Obrigado Declan Conner

*

*O mistério do roupão vermelho– Kindle edition

Obrigada Samuel para esta tradução

Esconde – Esconde

Cinco horas de uma manha fria de Novembro. Sexta– feira, dia 14, para ser exato. Carl Jones não conseguiria esquecer aquela data, era para ser o dia de celebrar seu aniversário de trinta e seis anos.

Carl caminhou pela estrada em direção à estação de Bakersfield, localizada nos limites da cidade. O sol estava visivel no horizonte, uma enorme meia esfera cor de âmbar. Ainda levariam algumas horas até que seus raios viessem a ter efeito sobre a geada na grama da ladeira. Mas ele notava bolsões de névoa se formando ao longo do campo gramado. Uma corrente de ar frio chicoteou seu rosto. Seus cabelos longos mantinham suas orelhas aquecidas, mas seu largo nariz ganchudo começou a gelar. Puxou a mascara de sky, cobrindo todo o rosto para se proteger do frio e enfiou as mãos até o fundo dos bolsos. Avistou a ponte sobre o rio uqe o levaria àentrada da estação, mas logo ela desapareceu na densa branquidão do nevoeiro.

Tateando o corrimão para se manter no caminho, ele começou a travessia. Sentiu algo estranho, como se alguém o seguisse. Olhou por cima do ombro, nínguem, silêncio,

Enrolou a máscara de esqui até a testa, descobrindo o rosto. O som do sino da estação ficava mais e mais alto. “Quase lá”, ele pensou.

Era a primeira vez em vinte e outo anos que ele usava aquela estação. Com aa cidade a oitenta quilometro adiante e estrada coberta de gelo, ele pensou que seria melhor tomar o trem. Além disso, tinha consigo um livro que desejava ler queria ter uma jornada relaxante. Achou um banco vazio na plataforma. Os ponteiros do relógio da estação pareciam ter travado em uma e meia. Tudo estava em um silêncio fúnebre, o sino parara de tocar e a briza estava calma, completamente emudecida.

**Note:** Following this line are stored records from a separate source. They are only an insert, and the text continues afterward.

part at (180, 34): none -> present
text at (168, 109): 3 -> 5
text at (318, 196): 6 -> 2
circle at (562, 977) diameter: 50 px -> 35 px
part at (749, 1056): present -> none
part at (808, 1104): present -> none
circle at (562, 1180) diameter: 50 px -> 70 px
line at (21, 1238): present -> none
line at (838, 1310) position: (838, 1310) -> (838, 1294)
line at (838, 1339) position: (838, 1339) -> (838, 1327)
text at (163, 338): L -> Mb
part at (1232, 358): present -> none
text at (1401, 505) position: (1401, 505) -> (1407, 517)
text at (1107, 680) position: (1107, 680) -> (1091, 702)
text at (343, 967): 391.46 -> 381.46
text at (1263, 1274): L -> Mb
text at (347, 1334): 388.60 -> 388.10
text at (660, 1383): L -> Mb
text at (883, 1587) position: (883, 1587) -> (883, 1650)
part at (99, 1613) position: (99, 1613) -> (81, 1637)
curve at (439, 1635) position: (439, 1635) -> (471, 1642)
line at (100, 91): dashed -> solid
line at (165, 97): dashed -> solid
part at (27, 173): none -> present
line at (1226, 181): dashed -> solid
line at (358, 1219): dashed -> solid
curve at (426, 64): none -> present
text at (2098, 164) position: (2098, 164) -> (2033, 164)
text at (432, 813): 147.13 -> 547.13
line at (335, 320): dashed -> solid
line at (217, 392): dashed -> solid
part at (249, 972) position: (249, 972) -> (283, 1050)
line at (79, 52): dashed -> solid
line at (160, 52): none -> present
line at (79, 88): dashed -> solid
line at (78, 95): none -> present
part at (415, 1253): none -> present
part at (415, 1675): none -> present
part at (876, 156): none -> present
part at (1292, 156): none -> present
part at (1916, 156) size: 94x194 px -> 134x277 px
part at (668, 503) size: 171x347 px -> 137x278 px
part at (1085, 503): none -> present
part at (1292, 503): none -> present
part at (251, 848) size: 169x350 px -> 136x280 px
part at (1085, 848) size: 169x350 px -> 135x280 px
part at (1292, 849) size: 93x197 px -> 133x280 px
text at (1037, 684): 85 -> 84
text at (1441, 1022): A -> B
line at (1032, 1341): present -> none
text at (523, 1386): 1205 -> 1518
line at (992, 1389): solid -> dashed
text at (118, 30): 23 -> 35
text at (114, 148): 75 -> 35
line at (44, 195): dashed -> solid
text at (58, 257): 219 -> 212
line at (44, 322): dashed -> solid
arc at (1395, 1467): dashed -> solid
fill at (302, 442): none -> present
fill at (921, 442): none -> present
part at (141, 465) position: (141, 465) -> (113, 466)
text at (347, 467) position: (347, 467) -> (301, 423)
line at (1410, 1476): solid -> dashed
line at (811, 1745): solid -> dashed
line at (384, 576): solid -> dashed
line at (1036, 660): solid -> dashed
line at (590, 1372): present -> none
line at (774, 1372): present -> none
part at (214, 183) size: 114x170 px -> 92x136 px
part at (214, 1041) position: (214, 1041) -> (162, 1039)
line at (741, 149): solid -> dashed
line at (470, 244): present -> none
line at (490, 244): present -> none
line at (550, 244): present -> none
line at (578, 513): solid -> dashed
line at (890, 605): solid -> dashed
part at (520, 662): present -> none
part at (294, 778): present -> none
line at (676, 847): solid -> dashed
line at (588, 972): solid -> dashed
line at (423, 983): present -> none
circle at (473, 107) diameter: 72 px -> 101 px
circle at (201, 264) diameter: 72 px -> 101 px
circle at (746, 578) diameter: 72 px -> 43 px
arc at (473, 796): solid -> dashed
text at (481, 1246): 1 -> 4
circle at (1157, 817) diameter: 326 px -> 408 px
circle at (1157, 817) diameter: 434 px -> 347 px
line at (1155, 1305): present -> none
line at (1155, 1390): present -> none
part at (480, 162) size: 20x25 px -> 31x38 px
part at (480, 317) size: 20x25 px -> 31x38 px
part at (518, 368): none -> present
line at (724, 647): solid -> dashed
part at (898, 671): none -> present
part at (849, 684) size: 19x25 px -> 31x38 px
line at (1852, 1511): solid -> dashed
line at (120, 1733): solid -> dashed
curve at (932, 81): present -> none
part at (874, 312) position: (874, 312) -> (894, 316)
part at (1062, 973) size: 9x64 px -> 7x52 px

Sentiu algum conforto quando pode ver a borda da plataforma e sentou-se no banco de madeira. Olhou de um lado para o outro, não viu nenhuma outra pessoa a esperar o trem. Mas ainda eram apenas cinco e quinze e a visibilidade era ruim. A estação tinha duas paradas ao longo da linha, então ele não esperavaque o trem começasse a encher por umas cinco paradas ou mais. Tateou o bolso e sentiu-se aliviado quando seus dedos distinguiram o formato do livro, Shogun, de James Clavell. Por um momento achou que o tinha deixado para trás. Uma música invadiu sua mente, Imagine, de Johm Lennon, mas não pode passar das primeiras três linhas da letra. Os sons do trem se aproximando dissiparam gradativamente o silêncio, tornando-se cada vez mais altos até se transformarem em único grito doloroso que cessa quando o trem para ao lado da plataforma. A porta de passageiros abriu com uma pancada e um guarda salta para a plataforma.

– Névoa danada. – disse o guarda – Dá para ver tudo, até fazer a curva do rio. Esteja a bordo quando eu tocar o sino. – e  desceu com pressa pela plataforma.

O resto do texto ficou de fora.